## [Data section]
══════
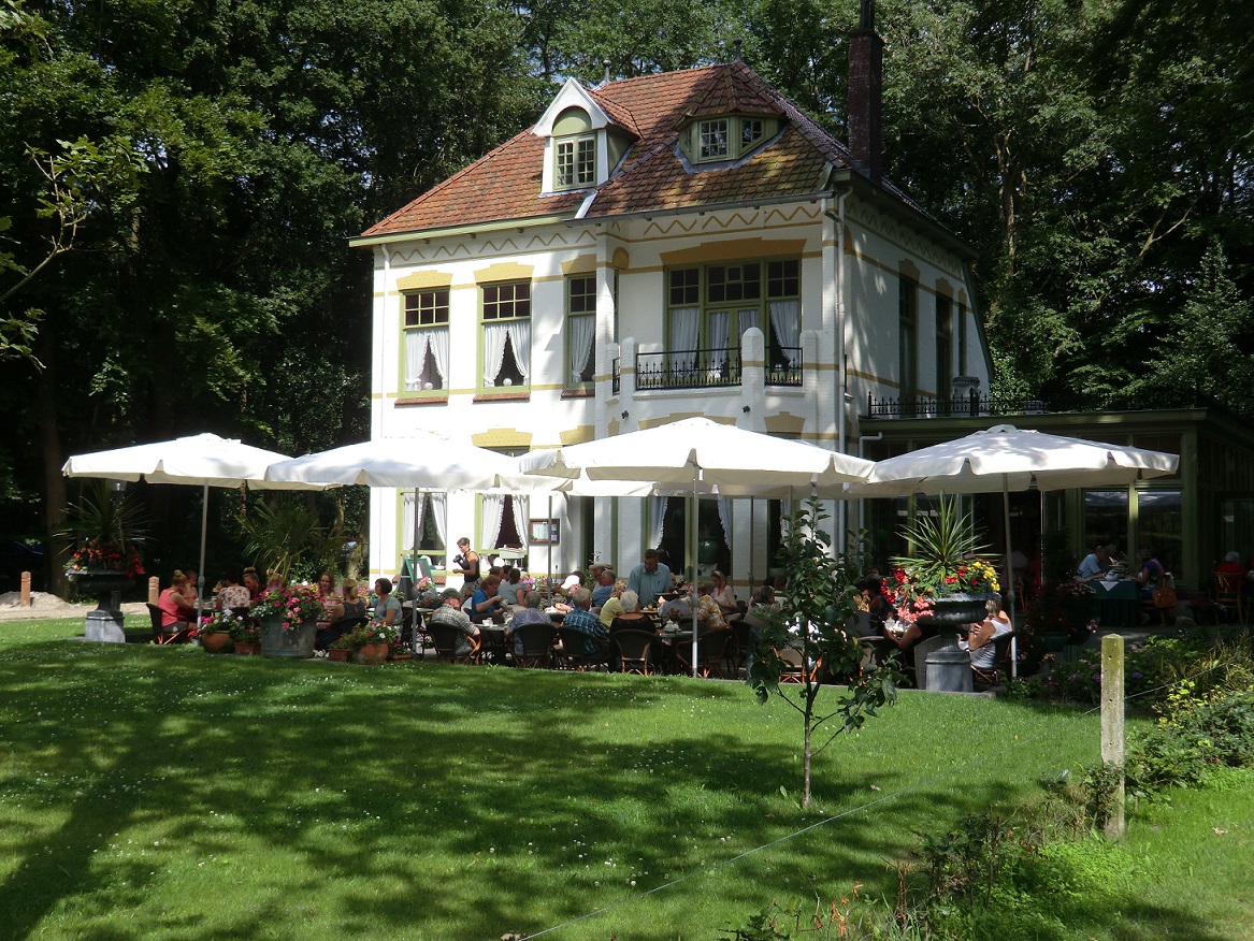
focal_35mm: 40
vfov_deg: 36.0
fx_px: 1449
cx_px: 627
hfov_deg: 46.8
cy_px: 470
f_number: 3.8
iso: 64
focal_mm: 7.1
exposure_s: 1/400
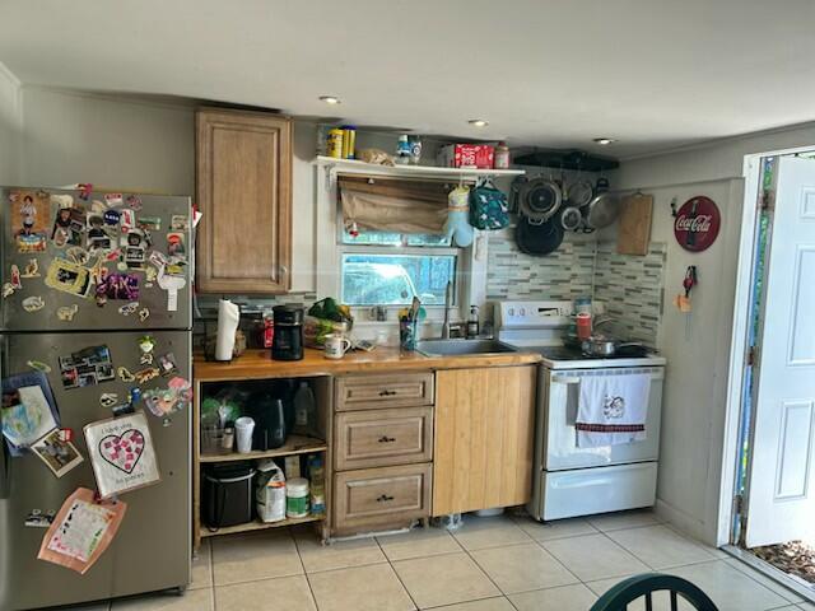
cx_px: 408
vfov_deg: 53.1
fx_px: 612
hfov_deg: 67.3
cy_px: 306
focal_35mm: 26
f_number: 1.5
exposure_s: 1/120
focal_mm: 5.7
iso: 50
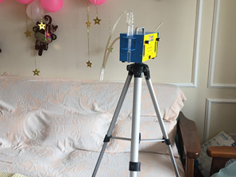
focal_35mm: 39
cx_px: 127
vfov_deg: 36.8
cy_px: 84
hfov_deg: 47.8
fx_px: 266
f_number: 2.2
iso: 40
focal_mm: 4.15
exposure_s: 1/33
══════
## [Exercise prompt]
For this exercise, copy the entries above exactly and skip any picture.

## [Reply]
focal_35mm: 40
vfov_deg: 36.0
fx_px: 1449
cx_px: 627
hfov_deg: 46.8
cy_px: 470
f_number: 3.8
iso: 64
focal_mm: 7.1
exposure_s: 1/400
cx_px: 408
vfov_deg: 53.1
fx_px: 612
hfov_deg: 67.3
cy_px: 306
focal_35mm: 26
f_number: 1.5
exposure_s: 1/120
focal_mm: 5.7
iso: 50
focal_35mm: 39
cx_px: 127
vfov_deg: 36.8
cy_px: 84
hfov_deg: 47.8
fx_px: 266
f_number: 2.2
iso: 40
focal_mm: 4.15
exposure_s: 1/33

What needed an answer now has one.